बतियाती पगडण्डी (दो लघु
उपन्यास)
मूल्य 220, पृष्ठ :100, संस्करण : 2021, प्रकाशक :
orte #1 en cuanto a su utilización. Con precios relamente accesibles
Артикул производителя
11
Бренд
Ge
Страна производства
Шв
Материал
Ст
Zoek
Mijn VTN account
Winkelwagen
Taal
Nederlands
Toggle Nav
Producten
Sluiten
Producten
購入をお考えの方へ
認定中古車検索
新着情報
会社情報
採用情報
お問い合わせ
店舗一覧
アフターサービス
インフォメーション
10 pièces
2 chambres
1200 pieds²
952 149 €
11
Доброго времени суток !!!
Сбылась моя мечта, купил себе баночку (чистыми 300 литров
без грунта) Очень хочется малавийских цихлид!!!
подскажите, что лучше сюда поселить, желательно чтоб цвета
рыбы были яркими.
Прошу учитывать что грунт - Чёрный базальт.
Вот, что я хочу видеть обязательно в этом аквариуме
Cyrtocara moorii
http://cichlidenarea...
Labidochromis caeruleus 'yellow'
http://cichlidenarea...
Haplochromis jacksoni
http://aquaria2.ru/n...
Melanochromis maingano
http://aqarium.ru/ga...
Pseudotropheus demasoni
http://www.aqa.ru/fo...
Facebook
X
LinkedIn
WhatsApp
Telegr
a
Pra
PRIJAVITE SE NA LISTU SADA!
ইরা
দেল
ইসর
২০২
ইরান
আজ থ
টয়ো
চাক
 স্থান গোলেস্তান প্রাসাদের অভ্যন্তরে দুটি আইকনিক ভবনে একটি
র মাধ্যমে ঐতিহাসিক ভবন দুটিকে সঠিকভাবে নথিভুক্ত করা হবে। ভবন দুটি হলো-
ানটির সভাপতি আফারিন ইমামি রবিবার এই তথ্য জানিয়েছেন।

-- -- --

Task requirements >>
Across the whole listing, how many lines contain the string "http"? Give the number and no more.

Exercise response >>
5